Picture by Justin Setterfield/ Getty Images

Atanu Das' Tokyo 2020 takeaway: Learn to deal with pressure and expectations

The Indian men's recurve team spearhead opens up on the pressure of expectations at Tokyo 2020.
By Samrat Chakraborty

India men's recurve team spearhead Atanu Das has shifted his focus on maintaining the right balance between archery and life beyond the range, after his experience at Tokyo 2020. He admitted that the pressure of expectations from his countrymen around the Olympics had an impact on his game.

Das believes that events like the World Cup, World Championships, Asian Games or Commonwealth Games (CWG) are also as important as the Olympics and pressure during those competitions will help him deal with it better when the Olympics come.

The 29-year-old archer was knocked out in the pre-quarters of men's individual event at Tokyo 2020, after he failed to overcome local favourite Takaharu Furukawa.

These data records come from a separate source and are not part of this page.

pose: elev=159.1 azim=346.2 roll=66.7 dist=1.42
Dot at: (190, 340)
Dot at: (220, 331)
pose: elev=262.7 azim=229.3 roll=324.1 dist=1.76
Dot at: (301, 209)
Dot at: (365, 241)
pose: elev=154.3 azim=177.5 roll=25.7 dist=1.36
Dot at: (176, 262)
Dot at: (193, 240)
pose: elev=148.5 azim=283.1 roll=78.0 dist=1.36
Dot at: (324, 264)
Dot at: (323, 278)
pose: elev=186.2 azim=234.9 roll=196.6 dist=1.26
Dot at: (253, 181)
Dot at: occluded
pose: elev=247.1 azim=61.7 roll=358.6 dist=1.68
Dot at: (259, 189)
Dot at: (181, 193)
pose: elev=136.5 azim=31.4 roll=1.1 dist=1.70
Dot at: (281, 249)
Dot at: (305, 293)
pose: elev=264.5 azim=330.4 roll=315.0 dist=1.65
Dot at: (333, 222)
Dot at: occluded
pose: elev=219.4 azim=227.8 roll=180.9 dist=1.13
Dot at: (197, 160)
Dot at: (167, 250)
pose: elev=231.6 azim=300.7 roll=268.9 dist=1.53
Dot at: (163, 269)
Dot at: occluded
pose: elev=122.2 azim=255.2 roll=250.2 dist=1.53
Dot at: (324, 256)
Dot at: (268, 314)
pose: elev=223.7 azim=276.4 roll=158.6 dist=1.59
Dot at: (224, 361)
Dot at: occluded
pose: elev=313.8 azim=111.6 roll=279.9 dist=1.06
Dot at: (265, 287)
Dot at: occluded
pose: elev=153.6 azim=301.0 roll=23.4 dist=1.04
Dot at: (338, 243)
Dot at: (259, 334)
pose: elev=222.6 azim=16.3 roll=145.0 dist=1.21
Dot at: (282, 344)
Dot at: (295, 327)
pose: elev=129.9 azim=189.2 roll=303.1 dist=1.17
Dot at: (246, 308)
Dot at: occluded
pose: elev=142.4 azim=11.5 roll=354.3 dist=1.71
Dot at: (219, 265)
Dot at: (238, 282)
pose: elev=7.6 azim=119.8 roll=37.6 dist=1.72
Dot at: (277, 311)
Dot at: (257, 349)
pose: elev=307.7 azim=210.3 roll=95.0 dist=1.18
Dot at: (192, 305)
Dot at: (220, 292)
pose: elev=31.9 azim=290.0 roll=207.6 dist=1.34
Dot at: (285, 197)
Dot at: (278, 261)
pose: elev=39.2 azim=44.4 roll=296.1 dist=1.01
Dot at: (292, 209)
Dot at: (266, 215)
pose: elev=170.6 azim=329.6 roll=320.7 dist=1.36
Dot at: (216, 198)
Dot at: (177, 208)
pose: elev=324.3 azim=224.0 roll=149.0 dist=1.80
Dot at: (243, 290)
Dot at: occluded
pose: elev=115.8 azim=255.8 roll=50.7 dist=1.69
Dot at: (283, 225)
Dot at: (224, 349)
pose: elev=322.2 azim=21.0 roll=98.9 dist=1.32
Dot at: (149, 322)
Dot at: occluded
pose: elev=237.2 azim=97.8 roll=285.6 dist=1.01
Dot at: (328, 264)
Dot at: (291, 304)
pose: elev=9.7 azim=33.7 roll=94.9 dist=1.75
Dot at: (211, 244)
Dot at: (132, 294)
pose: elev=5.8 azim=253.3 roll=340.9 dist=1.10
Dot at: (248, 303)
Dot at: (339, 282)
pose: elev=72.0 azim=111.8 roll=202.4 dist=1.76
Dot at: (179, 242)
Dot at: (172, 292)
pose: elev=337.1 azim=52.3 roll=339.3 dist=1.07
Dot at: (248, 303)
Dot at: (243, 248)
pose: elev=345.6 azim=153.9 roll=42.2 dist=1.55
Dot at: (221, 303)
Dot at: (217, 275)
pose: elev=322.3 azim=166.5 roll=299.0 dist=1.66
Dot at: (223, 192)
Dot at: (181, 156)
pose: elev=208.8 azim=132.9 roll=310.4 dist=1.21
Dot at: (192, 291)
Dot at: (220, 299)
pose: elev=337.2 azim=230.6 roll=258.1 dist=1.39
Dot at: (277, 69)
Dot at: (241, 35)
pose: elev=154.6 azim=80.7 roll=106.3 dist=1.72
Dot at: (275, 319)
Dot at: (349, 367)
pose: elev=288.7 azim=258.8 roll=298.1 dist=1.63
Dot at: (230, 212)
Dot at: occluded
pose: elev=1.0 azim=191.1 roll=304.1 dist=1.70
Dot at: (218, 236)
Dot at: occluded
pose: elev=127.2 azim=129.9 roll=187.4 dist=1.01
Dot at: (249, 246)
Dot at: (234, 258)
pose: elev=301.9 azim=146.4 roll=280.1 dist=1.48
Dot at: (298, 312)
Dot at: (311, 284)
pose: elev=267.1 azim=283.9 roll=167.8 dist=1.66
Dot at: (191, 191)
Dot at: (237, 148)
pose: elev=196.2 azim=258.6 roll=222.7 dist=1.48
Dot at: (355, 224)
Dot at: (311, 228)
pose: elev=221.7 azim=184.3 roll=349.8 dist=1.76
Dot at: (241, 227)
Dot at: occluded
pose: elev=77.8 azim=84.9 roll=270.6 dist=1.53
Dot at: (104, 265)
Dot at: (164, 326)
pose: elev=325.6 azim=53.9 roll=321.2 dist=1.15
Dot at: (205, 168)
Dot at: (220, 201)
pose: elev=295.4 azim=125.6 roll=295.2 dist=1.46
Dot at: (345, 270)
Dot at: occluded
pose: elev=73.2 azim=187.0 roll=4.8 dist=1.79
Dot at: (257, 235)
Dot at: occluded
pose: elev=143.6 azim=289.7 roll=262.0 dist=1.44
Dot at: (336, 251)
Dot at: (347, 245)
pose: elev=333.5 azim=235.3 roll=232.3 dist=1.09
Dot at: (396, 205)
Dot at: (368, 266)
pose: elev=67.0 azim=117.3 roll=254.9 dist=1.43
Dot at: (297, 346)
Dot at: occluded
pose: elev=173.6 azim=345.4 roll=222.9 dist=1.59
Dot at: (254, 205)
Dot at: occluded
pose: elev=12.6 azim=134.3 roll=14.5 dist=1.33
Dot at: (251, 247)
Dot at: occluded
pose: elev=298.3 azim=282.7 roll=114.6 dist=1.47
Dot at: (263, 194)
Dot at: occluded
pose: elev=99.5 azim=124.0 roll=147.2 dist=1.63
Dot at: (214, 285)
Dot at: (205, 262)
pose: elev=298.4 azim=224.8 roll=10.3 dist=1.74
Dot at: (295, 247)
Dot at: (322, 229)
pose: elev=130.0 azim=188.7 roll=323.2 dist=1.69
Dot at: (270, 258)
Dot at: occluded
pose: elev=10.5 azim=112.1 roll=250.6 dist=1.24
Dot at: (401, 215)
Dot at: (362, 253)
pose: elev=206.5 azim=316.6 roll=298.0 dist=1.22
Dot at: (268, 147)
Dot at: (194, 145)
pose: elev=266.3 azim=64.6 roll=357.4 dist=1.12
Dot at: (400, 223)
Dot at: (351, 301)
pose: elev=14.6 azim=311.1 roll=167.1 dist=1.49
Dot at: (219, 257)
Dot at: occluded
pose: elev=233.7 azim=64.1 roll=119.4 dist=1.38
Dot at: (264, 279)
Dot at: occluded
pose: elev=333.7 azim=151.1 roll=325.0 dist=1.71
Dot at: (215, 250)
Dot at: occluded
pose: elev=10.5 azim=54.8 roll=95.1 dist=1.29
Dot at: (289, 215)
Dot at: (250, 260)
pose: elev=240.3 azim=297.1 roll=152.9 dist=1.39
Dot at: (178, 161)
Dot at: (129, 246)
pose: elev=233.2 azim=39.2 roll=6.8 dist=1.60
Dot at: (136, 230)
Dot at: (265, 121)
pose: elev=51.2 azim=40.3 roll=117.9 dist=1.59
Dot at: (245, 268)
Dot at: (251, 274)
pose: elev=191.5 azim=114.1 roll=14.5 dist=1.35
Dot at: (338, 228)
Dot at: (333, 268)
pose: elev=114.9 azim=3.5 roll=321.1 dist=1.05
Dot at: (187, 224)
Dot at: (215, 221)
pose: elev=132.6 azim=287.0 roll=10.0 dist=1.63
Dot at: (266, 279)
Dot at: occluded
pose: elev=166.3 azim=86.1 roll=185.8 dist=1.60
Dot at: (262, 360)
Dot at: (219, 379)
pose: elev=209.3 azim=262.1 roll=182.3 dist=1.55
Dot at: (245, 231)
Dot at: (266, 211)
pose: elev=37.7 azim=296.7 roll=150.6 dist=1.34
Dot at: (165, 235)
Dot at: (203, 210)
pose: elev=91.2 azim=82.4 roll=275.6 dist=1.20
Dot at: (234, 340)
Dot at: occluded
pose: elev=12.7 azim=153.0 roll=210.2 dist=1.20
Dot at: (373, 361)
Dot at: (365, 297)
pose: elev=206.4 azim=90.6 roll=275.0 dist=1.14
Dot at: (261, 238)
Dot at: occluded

He, incidentally, had knocked out London 2012 gold medallist Oh Jin Hyek in the previous round and was a part of the Indian men's team which was knocked out in the quarter-finals against eventual gold medallists South Korea.

"I think we, ourselves, should improve our mentally and shouldn't get affected by the outside pressure around the Olympics," Das told Olympics.com.

Atanu Das in the Men's Team quarterfinals in Tokyo
Picture by Getty Images

And Das decided to unwind with a trip to Ladakh after Tokyo 2020 with his wife and leading Indian women's archer Deepika Kumari and family.

"The trip was sort of unwinding because for the last few years we had left everything aside and just focused on preparation for Tokyo 2020," the ace archer said.

"We had sacrificed life beyond sports and given it our all to archery. So, at the end of the day, it feels like we have lost everything when the performance doesn't come out as per our expectations. That is why I'm trying to balance everything so that we don't take excessive pressure," he added.

The Tokyo 2020 experience has also taught Das to not take the game too seriously. However, he believes that he can add a few medals at Paris 2024 with a changed mindset.

"We shouldn't believe that the game is everything; it should be considered as a part of our life. I think we all are capable of clinching medals at the Olympics but then we become too serious during the mega event. I think that winning a medal at the Olympics should be normalized like many other countries do," Das said.

Das, meanwhile, is back in action at the Archery World Cup in Yankton, USA, which starts on September 29.